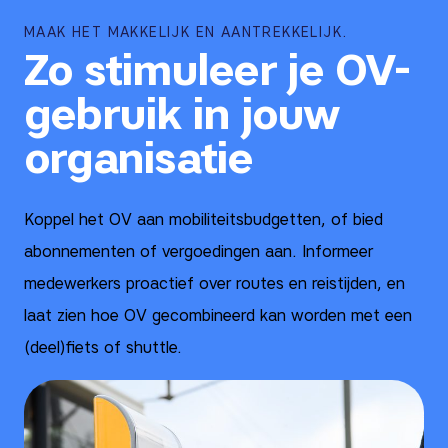
MAAK HET MAKKELIJK EN AANTREKKELIJK.
Zo stimuleer je OV-
gebruik in jouw
organisatie
Koppel het OV aan mobiliteitsbudgetten, of bied
abonnementen of vergoedingen aan. Informeer
medewerkers proactief over routes en reistijden, en
laat zien hoe OV gecombineerd kan worden met een
(deel)fiets of shuttle.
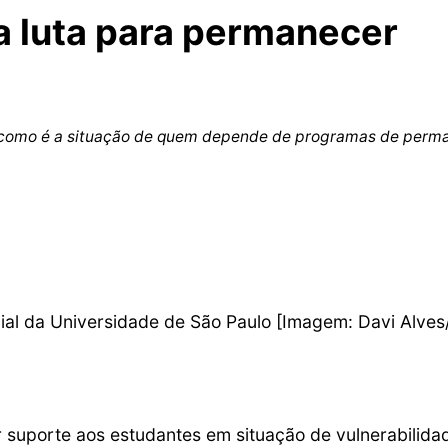
a luta para permanecer
m como é a situação de quem depende de programas de perm
al da Universidade de São Paulo [Imagem: Davi Alves/
suporte aos estudantes em situação de vulnerabilidad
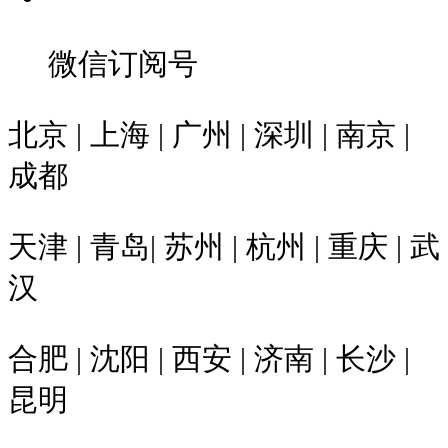
微信订阅号
北京 | 上海 | 广州 | 深圳 | 南京 |
成都
天津 | 青岛| 苏州 | 杭州 | 重庆 | 武
汉
合肥 | 沈阳 | 西安 | 济南 | 长沙 |
昆明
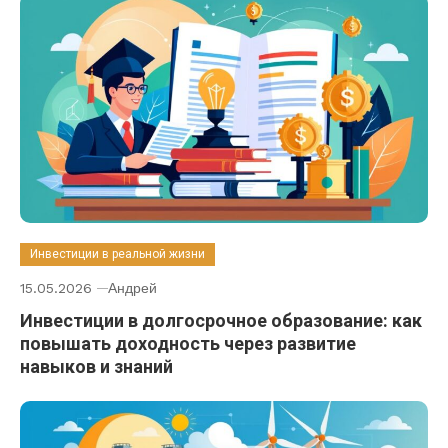
Инвестиции в реальной жизни
15.05.2026
Андрей
Инвестиции в долгосрочное образование: как
повышать доходность через развитие
навыков и знаний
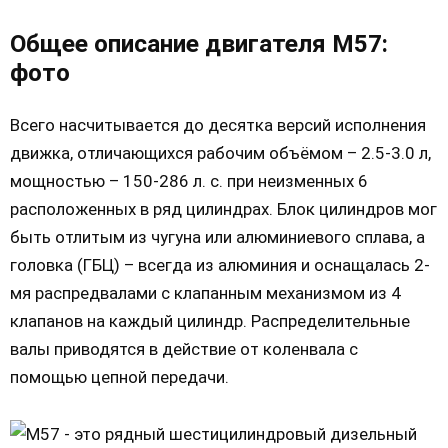
Общее описание двигателя М57:
фото
Всего насчитывается до десятка версий исполнения
движка, отличающихся рабочим объёмом – 2.5-3.0 л,
мощностью – 150-286 л. с. при неизменных 6
расположенных в ряд цилиндрах. Блок цилиндров мог
быть отлитым из чугуна или алюминиевого сплава, а
головка (ГБЦ) – всегда из алюминия и оснащалась 2-
мя распредвалами с клапанным механизмом из 4
клапанов на каждый цилиндр. Распределительные
валы приводятся в действие от коленвала с
помощью цепной передачи.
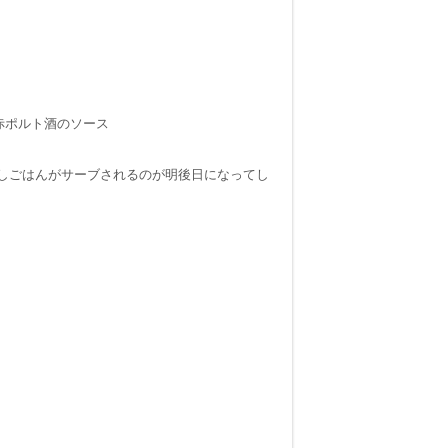
 赤ポルト酒のソース
しかしごはんがサーブされるのが明後日になってし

**Problem details**. Every record must be copied exactly, with the pictures left out.

**Response below**.
MAAK HET MAKKELIJK EN AANTREKKELIJK.
Zo stimuleer je OV-
gebruik in jouw
organisatie
Koppel het OV aan mobiliteitsbudgetten, of bied
abonnementen of vergoedingen aan. Informeer
medewerkers proactief over routes en reistijden, en
laat zien hoe OV gecombineerd kan worden met een
(deel)fiets of shuttle.
a luta para permanecer
m como é a situação de quem depende de programas de perm
al da Universidade de São Paulo [Imagem: Davi Alves/
suporte aos estudantes em situação de vulnerabilidad
微信订阅号
北京 | 上海 | 广州 | 深圳 | 南京 |
成都
天津 | 青岛| 苏州 | 杭州 | 重庆 | 武
汉
合肥 | 沈阳 | 西安 | 济南 | 长沙 |
昆明
Инвестиции в реальной жизни
15.05.2026
Андрей
Инвестиции в долгосрочное образование: как
повышать доходность через развитие
навыков и знаний
Общее описание двигателя М57:
фото
Всего насчитывается до десятка версий исполнения
движка, отличающихся рабочим объёмом – 2.5-3.0 л,
мощностью – 150-286 л. с. при неизменных 6
расположенных в ряд цилиндрах. Блок цилиндров мог
быть отлитым из чугуна или алюминиевого сплава, а
головка (ГБЦ) – всегда из алюминия и оснащалась 2-
мя распредвалами с клапанным механизмом из 4
клапанов на каждый цилиндр. Распределительные
валы приводятся в действие от коленвала с
помощью цепной передачи.
 赤ポルト酒のソース
しかしごはんがサーブされるのが明後日になってし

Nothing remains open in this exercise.